Facts about Bethnal Green
Bethnal Green History
Bethnal Green was a smaller set of homesteads and cottages, a hamlet in the fertile fields of the ancient parish of Stepney, but as population and house-building began local intensification in the 18th century, the church agreed to found a fully-functional daughter church — as a parish with benefice and vestry in 1743.
In what would become northern Bethnal Green a tract of common land, which stretched to the east and west, belonged to the old Stepney Manor to the south. The heath was used as a pasture where people grazed their sheep in the 13th century, though 1275 records suggest at least one house stood there.
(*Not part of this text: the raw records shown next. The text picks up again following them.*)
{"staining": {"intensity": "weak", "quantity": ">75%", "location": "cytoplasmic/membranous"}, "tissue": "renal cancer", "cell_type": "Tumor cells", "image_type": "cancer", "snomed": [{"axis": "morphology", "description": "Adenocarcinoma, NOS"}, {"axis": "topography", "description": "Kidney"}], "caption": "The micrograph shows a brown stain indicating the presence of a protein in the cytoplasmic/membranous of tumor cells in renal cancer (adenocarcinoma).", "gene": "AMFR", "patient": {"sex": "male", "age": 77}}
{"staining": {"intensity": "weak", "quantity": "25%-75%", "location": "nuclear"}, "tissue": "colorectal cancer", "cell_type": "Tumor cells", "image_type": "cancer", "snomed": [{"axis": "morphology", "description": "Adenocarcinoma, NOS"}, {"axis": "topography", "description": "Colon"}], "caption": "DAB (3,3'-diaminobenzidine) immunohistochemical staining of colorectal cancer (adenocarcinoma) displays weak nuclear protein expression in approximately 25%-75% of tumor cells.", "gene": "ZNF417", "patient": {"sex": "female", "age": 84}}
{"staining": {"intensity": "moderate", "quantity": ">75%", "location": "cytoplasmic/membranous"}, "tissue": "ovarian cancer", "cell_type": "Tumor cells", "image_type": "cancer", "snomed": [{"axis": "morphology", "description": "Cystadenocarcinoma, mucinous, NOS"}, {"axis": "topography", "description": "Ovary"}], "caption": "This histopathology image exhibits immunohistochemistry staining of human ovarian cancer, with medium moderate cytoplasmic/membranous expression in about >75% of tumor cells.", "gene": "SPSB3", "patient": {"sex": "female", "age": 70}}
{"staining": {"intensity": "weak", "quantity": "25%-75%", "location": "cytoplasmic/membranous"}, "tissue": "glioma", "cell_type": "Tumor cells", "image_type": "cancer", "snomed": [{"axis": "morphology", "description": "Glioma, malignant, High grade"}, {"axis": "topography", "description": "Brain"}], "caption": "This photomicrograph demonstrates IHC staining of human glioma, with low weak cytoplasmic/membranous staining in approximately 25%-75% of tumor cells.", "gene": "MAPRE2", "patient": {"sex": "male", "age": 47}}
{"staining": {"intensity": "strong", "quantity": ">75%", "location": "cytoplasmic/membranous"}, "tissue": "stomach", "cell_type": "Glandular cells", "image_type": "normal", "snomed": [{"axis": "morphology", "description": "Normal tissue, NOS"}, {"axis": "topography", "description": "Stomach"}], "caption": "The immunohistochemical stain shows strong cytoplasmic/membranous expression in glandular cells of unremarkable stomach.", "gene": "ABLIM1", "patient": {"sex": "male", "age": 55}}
Bethnal Green is an area in the East End of London 1 mile northeast of Liverpool Street station. It has two Overground stations and one Underground station. It currently also gives its name to an electoral ward of the London Borough of Tower Hamlets and co-encompasses St Peter’s ward. The area emerged from the hamlet which developed around the Green.
Much of which survives today as Bethnal Green Gardens, beside Cambridge Heath Road. The economic focus has shifted from mainstream farming produce for the City of London. Through highly perishable goods production, weaving, dock, and building work and light industry. To a high proportion of commuters to city businesses. Public sector/care sector roles, construction, courier businesses, and home-working digital and creative industries.